▸ **Work to complete**:
Copy all lines holding the word "stains" from the entries.

|---|

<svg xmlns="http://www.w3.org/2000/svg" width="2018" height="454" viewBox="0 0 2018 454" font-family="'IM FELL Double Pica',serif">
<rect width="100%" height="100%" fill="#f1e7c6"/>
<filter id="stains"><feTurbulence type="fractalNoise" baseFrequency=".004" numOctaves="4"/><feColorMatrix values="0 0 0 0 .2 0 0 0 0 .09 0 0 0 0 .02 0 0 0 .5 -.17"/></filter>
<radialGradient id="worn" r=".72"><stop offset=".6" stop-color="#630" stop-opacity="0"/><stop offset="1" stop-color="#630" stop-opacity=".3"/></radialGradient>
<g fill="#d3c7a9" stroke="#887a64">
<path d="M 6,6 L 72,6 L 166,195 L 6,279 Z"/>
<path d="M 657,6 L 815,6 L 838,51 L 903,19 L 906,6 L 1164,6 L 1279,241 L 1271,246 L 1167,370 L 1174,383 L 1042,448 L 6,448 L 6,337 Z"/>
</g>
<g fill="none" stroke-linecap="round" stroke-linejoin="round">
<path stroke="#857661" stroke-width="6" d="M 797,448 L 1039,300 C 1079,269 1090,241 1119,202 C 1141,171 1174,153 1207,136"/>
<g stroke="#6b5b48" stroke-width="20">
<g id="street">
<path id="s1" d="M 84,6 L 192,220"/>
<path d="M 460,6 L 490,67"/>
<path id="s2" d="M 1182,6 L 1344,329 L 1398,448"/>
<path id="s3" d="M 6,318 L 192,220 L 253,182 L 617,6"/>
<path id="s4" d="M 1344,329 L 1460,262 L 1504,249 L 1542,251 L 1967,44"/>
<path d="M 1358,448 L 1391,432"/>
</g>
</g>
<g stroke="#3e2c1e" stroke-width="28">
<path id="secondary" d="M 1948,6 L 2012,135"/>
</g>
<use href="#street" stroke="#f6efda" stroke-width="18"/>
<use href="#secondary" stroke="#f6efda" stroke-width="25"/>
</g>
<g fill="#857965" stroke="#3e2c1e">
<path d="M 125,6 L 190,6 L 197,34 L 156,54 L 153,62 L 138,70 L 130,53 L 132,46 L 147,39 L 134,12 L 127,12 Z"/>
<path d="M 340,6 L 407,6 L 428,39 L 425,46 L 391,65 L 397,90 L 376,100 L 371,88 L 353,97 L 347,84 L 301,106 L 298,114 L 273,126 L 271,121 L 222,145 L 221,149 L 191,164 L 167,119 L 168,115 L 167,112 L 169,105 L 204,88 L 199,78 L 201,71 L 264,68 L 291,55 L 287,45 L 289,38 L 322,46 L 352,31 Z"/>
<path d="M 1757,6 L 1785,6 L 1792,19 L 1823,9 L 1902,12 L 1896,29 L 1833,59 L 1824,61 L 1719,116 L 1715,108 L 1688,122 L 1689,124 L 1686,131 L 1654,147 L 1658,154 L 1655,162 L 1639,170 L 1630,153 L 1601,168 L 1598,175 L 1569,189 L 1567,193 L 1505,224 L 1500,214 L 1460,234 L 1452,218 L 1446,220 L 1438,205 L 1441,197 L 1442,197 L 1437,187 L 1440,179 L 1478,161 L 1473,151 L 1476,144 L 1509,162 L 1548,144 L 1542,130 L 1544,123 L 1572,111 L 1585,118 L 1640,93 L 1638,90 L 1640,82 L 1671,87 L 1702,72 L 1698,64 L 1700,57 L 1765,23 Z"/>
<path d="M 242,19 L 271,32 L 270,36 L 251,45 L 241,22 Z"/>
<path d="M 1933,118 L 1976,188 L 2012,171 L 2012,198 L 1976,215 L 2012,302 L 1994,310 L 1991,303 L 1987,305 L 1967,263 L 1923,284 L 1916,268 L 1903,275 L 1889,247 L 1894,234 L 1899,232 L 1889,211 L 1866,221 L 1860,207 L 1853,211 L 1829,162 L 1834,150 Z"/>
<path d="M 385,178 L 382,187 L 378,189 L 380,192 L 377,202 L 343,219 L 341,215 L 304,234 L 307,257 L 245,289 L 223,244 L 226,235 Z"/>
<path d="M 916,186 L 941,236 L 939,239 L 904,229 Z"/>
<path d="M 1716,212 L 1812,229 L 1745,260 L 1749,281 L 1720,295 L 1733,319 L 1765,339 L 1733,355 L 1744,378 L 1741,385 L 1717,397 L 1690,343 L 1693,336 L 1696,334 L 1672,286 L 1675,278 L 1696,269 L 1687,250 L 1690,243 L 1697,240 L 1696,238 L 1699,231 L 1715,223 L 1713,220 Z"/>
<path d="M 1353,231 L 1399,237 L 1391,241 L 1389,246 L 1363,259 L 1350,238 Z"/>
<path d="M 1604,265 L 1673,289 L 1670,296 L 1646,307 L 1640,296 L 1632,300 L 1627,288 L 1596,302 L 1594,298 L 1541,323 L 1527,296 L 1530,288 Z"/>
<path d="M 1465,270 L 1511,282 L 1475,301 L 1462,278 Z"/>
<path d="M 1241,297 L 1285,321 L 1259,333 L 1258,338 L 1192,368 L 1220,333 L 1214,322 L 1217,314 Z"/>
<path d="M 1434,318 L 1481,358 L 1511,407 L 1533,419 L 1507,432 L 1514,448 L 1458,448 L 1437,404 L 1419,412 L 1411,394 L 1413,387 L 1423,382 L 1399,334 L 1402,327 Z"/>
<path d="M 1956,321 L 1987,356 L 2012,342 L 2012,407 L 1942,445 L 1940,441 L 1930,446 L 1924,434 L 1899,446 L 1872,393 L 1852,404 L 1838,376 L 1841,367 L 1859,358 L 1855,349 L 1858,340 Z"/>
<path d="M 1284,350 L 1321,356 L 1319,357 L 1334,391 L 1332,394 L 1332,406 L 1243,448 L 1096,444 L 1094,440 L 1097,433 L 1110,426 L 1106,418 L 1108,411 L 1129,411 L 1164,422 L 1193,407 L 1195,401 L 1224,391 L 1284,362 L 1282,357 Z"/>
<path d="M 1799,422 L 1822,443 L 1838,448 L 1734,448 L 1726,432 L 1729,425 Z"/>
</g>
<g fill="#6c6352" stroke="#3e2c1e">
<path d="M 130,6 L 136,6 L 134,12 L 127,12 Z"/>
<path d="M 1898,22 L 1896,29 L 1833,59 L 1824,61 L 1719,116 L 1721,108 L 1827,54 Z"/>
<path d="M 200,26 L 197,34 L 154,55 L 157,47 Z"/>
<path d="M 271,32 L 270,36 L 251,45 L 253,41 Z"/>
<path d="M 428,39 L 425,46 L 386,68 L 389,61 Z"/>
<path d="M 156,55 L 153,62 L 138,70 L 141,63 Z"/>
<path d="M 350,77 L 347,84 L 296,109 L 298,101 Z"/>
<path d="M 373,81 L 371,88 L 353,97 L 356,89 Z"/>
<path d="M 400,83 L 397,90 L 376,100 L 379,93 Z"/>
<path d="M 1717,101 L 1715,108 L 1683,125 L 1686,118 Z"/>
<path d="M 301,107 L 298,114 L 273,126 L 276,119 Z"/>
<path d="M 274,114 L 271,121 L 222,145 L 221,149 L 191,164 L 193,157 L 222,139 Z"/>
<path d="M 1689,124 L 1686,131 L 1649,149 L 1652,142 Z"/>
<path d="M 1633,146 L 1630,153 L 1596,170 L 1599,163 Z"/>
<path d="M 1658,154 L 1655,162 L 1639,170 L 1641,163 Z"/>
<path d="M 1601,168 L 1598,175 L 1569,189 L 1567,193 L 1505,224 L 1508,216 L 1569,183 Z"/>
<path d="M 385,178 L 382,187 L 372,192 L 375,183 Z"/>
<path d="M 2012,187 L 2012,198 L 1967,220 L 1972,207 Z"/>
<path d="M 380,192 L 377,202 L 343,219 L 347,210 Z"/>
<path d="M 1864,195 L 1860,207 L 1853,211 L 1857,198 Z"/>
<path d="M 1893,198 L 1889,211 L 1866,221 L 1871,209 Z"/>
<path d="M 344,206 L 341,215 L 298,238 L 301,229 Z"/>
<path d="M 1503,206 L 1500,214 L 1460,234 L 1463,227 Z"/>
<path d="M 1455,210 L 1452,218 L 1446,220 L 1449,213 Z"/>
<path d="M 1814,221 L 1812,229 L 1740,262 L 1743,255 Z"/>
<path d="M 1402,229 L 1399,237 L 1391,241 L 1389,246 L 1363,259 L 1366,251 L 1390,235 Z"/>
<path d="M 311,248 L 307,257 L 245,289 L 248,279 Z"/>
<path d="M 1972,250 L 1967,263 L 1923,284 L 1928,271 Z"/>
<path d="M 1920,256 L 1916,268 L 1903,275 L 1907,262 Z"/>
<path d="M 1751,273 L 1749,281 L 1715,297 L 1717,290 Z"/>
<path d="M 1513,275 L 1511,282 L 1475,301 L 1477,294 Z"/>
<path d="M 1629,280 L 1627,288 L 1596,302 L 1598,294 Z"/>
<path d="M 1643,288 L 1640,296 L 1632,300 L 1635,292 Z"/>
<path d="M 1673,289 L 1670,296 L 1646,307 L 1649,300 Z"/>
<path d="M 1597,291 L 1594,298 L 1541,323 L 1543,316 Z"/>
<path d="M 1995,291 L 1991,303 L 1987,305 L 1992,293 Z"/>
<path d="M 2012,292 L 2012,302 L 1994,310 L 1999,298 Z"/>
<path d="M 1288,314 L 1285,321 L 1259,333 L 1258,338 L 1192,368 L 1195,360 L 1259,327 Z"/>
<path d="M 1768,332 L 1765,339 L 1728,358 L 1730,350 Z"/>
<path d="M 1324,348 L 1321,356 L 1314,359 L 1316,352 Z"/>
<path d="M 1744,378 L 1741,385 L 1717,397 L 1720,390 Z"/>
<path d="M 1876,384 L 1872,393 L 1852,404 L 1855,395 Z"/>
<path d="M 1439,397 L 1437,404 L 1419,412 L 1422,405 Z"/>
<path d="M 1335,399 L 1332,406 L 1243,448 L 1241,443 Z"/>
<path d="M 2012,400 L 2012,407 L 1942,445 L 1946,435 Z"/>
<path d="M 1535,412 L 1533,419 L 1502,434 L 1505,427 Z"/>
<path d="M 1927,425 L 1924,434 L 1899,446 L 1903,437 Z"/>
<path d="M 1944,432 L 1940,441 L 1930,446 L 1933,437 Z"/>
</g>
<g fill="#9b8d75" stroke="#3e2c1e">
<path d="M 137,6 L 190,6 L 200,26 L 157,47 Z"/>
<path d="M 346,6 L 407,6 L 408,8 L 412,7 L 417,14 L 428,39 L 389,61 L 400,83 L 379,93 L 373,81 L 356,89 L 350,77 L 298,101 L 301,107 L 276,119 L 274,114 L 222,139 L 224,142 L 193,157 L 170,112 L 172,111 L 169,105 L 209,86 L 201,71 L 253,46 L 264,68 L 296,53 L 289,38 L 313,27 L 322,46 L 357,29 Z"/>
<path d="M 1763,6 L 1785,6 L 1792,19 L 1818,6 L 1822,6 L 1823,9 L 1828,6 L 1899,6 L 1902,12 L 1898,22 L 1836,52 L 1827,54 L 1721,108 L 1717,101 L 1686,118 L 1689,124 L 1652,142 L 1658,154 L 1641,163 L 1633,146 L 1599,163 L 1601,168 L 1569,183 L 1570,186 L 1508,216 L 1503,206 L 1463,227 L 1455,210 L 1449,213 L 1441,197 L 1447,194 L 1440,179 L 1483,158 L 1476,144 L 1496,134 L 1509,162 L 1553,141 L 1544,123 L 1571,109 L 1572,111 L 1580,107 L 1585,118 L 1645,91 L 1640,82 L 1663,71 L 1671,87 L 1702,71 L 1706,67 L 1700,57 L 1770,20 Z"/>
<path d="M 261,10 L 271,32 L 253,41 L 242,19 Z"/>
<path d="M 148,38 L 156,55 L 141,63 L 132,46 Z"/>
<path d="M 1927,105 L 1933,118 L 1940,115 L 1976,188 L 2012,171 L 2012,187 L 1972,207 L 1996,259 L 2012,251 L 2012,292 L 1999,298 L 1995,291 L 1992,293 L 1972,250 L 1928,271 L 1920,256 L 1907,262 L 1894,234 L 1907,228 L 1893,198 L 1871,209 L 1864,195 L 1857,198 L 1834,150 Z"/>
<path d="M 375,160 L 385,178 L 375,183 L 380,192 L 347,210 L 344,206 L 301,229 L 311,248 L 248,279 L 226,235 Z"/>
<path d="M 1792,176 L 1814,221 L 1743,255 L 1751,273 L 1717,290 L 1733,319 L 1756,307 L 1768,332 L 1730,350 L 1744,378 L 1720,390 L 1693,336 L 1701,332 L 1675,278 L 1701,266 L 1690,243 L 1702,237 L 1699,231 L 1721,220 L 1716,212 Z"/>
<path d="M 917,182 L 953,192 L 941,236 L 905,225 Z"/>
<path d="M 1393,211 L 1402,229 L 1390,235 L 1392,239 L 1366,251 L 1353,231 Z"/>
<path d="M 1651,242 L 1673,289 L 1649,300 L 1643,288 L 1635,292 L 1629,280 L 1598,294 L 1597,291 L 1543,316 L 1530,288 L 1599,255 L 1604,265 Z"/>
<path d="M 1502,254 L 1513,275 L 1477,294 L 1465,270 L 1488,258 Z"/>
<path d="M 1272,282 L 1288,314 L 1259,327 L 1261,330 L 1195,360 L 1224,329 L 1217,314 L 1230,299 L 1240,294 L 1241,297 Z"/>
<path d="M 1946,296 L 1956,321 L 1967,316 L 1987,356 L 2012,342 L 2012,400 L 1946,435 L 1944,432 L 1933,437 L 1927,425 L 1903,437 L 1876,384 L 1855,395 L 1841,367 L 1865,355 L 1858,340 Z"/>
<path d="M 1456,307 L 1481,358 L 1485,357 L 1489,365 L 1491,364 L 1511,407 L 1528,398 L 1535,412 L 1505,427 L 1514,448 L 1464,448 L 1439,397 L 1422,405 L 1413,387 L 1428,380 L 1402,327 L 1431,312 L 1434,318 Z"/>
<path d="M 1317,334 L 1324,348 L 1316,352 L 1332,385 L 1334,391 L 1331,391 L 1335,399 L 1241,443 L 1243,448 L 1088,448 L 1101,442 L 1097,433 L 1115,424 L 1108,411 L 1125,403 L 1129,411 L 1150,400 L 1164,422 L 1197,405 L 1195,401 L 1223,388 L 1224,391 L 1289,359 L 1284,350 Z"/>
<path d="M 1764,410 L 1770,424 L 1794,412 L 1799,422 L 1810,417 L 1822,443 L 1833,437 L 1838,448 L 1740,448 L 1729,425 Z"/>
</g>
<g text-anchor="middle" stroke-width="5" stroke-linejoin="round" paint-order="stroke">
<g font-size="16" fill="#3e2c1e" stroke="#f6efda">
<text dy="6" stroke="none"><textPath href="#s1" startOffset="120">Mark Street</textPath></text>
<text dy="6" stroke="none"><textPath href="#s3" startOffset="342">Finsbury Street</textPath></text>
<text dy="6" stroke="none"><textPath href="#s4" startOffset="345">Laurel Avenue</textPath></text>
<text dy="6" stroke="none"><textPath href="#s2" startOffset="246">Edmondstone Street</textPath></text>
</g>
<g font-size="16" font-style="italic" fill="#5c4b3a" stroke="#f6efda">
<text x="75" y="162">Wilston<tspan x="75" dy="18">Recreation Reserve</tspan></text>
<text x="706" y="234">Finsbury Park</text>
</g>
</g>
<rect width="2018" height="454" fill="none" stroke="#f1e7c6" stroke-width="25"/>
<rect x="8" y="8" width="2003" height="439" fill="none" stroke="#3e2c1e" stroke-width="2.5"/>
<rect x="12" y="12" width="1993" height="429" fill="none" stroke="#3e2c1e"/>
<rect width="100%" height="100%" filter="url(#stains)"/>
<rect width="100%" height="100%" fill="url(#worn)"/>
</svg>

|---|

▸ **Task answer**:
<filter id="stains"><feTurbulence type="fractalNoise" baseFrequency=".004" numOctaves="4"/><feColorMatrix values="0 0 0 0 .2 0 0 0 0 .09 0 0 0 0 .02 0 0 0 .5 -.17"/></filter>
<rect width="100%" height="100%" filter="url(#stains)"/>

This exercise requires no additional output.